9. The method according to claim 1, characterized in that, Based on the evaluation results of the robot networking performance under different flow velocity conditions, a relationship model between the flow velocity, the communication delay, and the data packet loss rate is established, the network topology and data transmission strategy of the robot networking are optimized, and the transmission task priorities are divided to achieve the flow velocity-driven task scheduling, including: Obtain the flow velocity data collected by the water flow velocity sensor, and perform K-means clustering analysis on three performance indicators of communication throughput, delay, and jitter according to the flow velocity data to obtain the mapping relationship between the network performance and the flow velocity. Calculate the number of nodes and the flow velocity change rate according to the mapping relationship between the network performance and the flow velocity, and determine the network topology structure by using the number of nodes and the flow velocity change rate. The network topology structure includes a fully connected topology, a star topology, and a chain topology. Allocate bandwidth resources for the network topology structure, and set the transmission priority according to the bandwidth resources. The transmission priority includes the highest priority, the second highest priority, the medium priority, the second lowest priority, and the lowest priority. Sort the transmission tasks in a priority queue according to the transmission priority and the flow velocity change trend, and determine the transmission order through the priority queue sorting. If the flow velocity change rate exceeds a preset threshold, a priority preemption mechanism is triggered, and the preempted task is stored in the cache queue by using the priority preemption mechanism, and the data packet is retransmitted through the cache queue.

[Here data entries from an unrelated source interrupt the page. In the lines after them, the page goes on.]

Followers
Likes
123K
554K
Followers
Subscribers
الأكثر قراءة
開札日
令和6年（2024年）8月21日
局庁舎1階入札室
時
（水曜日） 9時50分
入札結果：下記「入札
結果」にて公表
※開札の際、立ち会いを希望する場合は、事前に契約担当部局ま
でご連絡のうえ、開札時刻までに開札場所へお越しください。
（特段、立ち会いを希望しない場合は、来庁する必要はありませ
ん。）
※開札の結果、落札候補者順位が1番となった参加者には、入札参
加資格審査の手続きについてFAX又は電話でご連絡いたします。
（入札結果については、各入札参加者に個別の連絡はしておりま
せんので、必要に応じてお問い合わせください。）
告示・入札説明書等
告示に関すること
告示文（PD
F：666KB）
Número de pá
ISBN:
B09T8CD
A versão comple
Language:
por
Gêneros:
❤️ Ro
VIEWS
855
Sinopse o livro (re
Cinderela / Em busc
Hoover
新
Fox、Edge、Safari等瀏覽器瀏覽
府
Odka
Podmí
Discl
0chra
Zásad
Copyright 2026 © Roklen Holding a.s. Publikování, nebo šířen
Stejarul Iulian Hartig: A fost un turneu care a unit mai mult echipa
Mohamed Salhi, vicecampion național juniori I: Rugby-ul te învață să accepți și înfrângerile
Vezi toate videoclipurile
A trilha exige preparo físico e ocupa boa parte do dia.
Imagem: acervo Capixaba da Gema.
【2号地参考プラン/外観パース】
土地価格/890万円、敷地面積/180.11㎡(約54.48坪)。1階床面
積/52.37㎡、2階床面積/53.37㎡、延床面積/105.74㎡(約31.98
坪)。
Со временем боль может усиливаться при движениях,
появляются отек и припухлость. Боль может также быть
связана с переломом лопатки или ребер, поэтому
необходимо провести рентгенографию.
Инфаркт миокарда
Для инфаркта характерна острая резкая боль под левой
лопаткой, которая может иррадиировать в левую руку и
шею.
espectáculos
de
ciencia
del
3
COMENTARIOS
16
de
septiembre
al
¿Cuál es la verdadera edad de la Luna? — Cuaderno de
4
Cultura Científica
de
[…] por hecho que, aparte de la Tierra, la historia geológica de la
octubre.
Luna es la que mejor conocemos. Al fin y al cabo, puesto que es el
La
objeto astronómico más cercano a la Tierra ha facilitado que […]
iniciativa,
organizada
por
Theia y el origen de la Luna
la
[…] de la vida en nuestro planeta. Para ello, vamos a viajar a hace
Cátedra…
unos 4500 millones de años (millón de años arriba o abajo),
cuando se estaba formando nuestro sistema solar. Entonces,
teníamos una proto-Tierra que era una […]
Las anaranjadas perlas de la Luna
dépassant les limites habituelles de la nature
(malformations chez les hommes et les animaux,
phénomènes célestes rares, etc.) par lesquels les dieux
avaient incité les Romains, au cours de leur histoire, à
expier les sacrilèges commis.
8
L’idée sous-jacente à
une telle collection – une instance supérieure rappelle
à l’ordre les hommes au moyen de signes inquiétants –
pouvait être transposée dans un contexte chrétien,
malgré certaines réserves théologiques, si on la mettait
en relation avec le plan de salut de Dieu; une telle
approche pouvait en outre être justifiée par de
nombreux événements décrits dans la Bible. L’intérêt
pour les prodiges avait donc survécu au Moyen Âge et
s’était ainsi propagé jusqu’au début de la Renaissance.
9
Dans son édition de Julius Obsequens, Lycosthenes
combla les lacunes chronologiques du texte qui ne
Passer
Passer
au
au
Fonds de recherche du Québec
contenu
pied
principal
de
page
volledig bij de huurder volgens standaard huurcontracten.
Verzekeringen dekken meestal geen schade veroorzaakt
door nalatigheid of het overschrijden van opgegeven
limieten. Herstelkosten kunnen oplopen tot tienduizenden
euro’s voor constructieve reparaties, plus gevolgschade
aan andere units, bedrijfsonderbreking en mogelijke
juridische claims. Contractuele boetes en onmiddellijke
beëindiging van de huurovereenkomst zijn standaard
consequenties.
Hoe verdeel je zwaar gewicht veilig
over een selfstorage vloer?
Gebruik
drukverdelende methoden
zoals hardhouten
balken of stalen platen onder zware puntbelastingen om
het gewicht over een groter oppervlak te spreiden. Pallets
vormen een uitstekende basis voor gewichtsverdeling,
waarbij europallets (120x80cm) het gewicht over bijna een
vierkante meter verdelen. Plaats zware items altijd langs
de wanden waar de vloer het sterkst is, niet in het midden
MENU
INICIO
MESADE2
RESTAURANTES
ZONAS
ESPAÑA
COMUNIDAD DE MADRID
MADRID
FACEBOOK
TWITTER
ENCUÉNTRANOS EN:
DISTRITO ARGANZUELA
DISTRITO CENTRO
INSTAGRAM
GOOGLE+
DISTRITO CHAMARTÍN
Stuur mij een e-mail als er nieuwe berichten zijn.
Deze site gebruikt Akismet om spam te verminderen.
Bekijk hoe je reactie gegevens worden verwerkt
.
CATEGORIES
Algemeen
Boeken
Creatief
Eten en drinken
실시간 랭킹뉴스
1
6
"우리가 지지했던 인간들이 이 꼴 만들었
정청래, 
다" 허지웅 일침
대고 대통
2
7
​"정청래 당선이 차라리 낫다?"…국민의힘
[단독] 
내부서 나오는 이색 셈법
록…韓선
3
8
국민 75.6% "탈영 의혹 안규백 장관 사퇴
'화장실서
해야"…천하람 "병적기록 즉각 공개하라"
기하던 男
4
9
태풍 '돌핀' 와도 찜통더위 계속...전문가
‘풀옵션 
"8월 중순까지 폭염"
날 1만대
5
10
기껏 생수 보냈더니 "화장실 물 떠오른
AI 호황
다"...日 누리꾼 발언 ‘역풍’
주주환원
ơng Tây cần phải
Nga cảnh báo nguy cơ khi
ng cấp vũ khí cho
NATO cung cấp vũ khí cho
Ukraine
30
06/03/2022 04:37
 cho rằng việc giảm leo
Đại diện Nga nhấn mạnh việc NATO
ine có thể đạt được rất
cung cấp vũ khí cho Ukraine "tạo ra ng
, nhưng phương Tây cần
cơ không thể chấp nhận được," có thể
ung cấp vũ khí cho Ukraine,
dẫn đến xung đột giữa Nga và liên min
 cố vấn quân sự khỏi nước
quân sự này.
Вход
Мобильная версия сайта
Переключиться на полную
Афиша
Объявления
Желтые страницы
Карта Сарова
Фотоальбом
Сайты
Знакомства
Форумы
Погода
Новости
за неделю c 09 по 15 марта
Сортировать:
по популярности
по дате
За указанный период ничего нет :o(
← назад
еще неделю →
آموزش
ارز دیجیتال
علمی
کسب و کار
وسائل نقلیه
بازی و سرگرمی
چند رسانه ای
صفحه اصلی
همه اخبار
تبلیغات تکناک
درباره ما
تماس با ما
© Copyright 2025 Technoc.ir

10. The method according to claim 1, characterized in that, Based on the evaluation results of the robot networking performance under different water quality conditions, a water quality-driven task scheduling strategy is constructed according to the changes in water quality. The water quality is divided into regions, and the task processing priorities are dynamically adjusted to preferentially process data collection in water quality-sensitive areas, including: Obtain the turbidity data collected by the sensor, and obtain the grid water quality distribution map through linear interpolation operation. The water quality distribution map divides the monitoring area and the sampling period according to the turbidity unit interval; Determine the data transmission priority level according to the monitoring area division result and the signal strength value. The priority level corresponds to the division of the data packet size and the bandwidth occupancy ratio; Use a sliding average window to verify the validity of the sampling data in the monitoring area, and adjust the sampling period according to the turbidity data change rate value; For the computing tasks in the monitoring area, use a hierarchical queue for scheduling and distribution. The hierarchical queue allocates the computing resource occupancy ratio according to the turbidity interval; Judge whether the number of tasks in the hierarchical queue exceeds a preset threshold. If the number of tasks exceeds the preset threshold, trigger a dynamic increase in priority and adjust the computing resource allocation ratio.